News & Politics

Enron Prosecutors Get Nice Payday

When the Department of Justice went after Houston-based Enron, three of the biggest players in the case were assistant attorney general Alice Fisher, Enron Task Force director Sean Berkowitz, and Kathryn Ruemmler, deputy director of the task force.

It was Georgetown law grad Ruemmler’s powerful four-hour closing argument that was credited with winning convictions of top executives Kenneth Lay and Jeffrey Skilling.

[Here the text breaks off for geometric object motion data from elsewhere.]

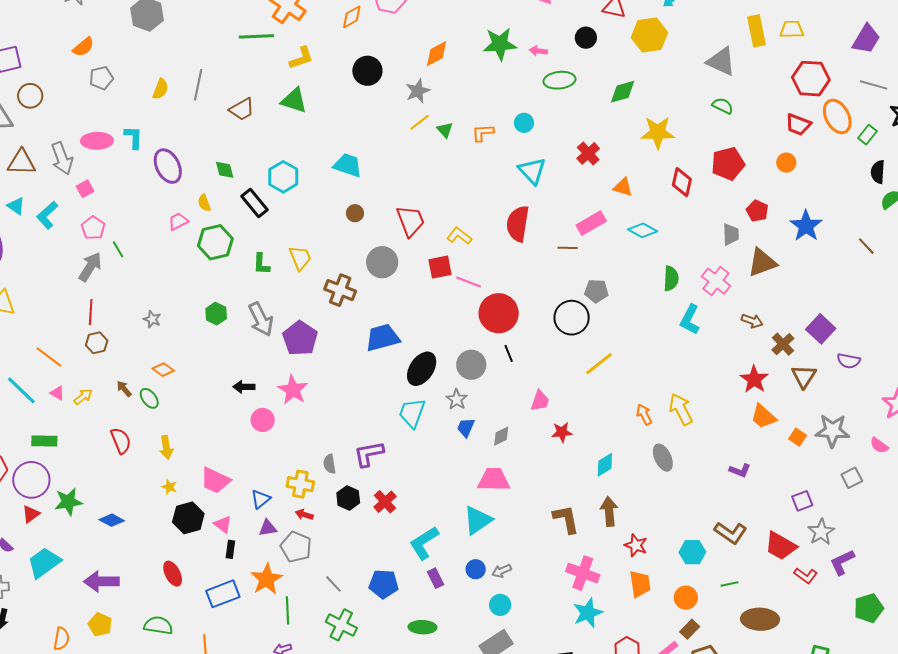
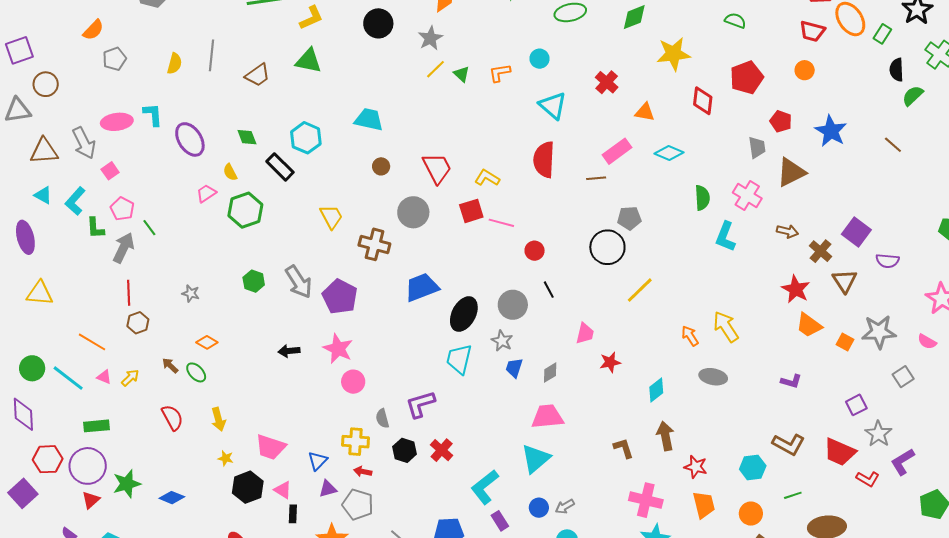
green L-shape: (261, 264) -> (95, 228), moved
red circle: (499, 313) -> (535, 251), size x0.5
pink circle: (263, 420) -> (353, 382), moved
gray ellipse: (663, 458) -> (713, 377), turned -48
brown L-shape: (566, 519) -> (624, 448), size x0.7

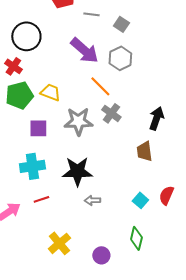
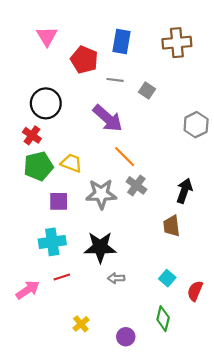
gray hexagon: (120, 58) -> (196, 125), moved
red semicircle: (166, 195) -> (195, 291), moved
yellow cross: (59, 243) -> (81, 324), size x0.7

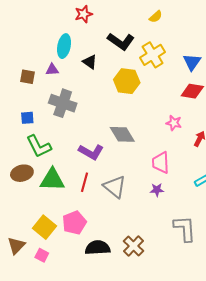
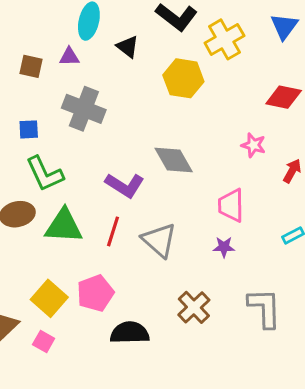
blue triangle: (192, 62) -> (284, 26), moved
brown cross: (134, 246) -> (194, 307), moved

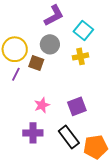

Now, a little more than two years after the verdicts, all three prosecutors are reaping their rewards—and at the same law firm, Latham & Watkins. Catholic U law graduate Fisher became the last of the three to join Latham, where she had worked earlier under her mentor, future Secretary of Homeland Security Michael Chertoff.

At Justice, Fisher, Berkowitz, and Ruemmler, who at the time were all under 40, were making a reasonably handsome $100,000 to $150,000 a year. But the average profit for a partner at Latham & Watkins is $2.2 million.

Fisher’s return to Latham may signal that Chertoff could follow her back there as the Bush administration goes out of business.

More Washington connections: Skilling was represented in the corporate case by Latham’s archrival, O’Melveny & Myers, the firm led by Washington power broker A.B. Culvahouse, who vetted vice presidential selection Sarah Palin for John McCain.